* _Instruction 1_
Return the passage of the post on gcc inlining heuristics from "From: Nadav Amit" to "questionable to me.", copied word for word.

Suboptimal inline heuristics due to non-code sections

From: Nadav Amit
Date: Tue May 01 2018 - 02:50:25 EST


When gcc considers the size of a function for inlining decisions, it
apparently considers *all* sections. Since the kernel extensively uses
sections for things other than code (e.g., exception-table, bug-table), the
optimality of these decisions seem questionable to me.

The objtoolâs sections may be the most extreme case, as these sections are
discarded, while their size still appears to be considered by the inlining
heuristics. It may be beneficial not to consider (some) the other sections
as well, as they do not affect code-caching but only increase the kernel
size.

To illustrate the issue, consider the function copy_overflow():

0xffffffff819315e0 <+0>: push %rbp
0xffffffff819315e1 <+1>: mov %rsi,%rdx
0xffffffff819315e4 <+4>: mov %edi,%esi
0xffffffff819315e6 <+6>: mov $0xffffffff820bc4b8,%rdi
0xffffffff819315ed <+13>: mov %rsp,%rbp
0xffffffff819315f0 <+16>: callq 0xffffffff81089b70 <__warn_printk>
0xffffffff819315f5 <+21>: ud2
0xffffffff819315f7 <+23>: pop %rbp
0xffffffff819315f8 <+24>: retq

This function seems to me as a great candidate for inlining. Yet, in my 4.16
build (using gcc 7.2), I get 38 non-inlined instances of this function in
vmlinux. Forcing CONFIG_STACK_VALIDATION to be disabled reduces the number
non-inlined instances to 35. Removing, in addition, the data which is saved
in the __bug_table makes all the instances of the function to be inlined.

* _Provided records_
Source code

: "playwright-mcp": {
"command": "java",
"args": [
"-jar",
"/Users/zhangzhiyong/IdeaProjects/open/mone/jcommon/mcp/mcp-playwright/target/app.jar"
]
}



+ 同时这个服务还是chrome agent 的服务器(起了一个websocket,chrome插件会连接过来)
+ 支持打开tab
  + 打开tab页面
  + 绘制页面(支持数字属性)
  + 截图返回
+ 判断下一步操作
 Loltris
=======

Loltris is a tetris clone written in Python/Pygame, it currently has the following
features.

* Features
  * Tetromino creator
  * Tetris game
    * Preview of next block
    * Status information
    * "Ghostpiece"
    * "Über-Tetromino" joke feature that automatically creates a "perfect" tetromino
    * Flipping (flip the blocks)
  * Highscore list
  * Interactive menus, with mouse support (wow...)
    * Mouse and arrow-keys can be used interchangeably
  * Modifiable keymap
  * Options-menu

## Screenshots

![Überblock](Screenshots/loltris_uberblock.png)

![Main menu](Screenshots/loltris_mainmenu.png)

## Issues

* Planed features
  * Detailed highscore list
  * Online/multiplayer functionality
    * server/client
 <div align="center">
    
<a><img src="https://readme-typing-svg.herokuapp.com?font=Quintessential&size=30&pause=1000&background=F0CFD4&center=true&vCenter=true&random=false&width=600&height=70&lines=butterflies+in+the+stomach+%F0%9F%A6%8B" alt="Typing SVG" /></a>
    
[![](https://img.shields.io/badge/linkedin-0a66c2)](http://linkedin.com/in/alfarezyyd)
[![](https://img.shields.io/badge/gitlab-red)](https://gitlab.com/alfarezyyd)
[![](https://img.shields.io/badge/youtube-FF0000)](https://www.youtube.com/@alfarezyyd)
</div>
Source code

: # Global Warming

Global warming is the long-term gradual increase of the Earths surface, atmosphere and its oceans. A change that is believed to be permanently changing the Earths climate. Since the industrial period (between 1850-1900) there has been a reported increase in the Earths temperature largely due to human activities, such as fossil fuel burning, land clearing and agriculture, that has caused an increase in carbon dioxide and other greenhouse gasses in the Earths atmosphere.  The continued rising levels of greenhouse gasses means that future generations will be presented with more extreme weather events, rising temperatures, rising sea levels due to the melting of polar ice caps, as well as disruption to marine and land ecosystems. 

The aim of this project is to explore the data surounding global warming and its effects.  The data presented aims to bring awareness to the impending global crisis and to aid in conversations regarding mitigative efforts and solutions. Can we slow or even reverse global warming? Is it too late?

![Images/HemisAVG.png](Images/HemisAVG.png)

* _Instruction 2_
Return every line of the records that contains the string "Screenshots", matching case exactly.

* _Task answer 1_
From: Nadav Amit
Date: Tue May 01 2018 - 02:50:25 EST


When gcc considers the size of a function for inlining decisions, it
apparently considers *all* sections. Since the kernel extensively uses
sections for things other than code (e.g., exception-table, bug-table), the
optimality of these decisions seem questionable to me.

* _Task answer 2_
## Screenshots
![Überblock](Screenshots/loltris_uberblock.png)
![Main menu](Screenshots/loltris_mainmenu.png)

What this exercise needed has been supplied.